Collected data
* * * * *

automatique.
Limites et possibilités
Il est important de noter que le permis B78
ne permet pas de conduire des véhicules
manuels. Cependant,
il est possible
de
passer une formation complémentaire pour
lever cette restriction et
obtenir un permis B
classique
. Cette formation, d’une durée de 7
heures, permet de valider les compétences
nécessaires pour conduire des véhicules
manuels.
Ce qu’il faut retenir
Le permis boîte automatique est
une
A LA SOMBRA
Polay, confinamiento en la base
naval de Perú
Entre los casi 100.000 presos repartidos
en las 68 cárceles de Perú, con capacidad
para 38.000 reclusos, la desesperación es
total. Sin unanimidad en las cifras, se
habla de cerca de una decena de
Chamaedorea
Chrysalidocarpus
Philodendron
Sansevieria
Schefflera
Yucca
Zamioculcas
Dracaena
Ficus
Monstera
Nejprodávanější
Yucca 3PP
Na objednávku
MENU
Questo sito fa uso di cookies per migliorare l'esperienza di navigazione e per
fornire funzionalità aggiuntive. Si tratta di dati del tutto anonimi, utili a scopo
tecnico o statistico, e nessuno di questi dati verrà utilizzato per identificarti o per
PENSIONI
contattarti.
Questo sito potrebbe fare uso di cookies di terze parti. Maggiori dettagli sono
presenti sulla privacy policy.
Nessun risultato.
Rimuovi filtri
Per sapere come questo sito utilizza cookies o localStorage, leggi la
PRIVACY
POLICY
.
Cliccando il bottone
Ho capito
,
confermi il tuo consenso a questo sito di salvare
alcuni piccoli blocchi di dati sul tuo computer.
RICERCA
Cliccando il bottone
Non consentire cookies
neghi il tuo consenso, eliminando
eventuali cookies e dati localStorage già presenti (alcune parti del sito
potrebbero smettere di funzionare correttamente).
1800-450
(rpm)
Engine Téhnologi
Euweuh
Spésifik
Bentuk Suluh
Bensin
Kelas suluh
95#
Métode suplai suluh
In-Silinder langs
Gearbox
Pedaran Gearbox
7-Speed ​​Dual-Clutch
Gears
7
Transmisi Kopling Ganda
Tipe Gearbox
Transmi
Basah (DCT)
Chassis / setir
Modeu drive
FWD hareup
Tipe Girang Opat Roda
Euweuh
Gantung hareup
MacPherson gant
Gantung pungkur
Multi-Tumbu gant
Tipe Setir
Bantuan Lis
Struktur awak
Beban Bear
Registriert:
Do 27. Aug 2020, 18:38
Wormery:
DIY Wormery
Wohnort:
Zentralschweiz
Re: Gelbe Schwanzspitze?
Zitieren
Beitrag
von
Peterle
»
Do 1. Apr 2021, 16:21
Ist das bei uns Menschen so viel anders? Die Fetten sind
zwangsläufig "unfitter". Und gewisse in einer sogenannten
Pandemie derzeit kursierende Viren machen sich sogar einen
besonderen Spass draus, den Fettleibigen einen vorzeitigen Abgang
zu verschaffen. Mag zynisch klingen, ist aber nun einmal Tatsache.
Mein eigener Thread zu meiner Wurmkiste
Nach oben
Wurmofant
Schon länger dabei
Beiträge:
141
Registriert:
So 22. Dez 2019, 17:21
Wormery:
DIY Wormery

* * * * *

WORK TASK: Begin with the line above that has "Zentralschweiz" and continue through the line that has "zu verschaffen. Mag", setting each one down exactly. Stop there.

EXERCISE SOLUTION:
Zentralschweiz
Re: Gelbe Schwanzspitze?
Zitieren
Beitrag
von
Peterle
»
Do 1. Apr 2021, 16:21
Ist das bei uns Menschen so viel anders? Die Fetten sind
zwangsläufig "unfitter". Und gewisse in einer sogenannten
Pandemie derzeit kursierende Viren machen sich sogar einen
besonderen Spass draus, den Fettleibigen einen vorzeitigen Abgang
zu verschaffen. Mag zynisch klingen, ist aber nun einmal Tatsache.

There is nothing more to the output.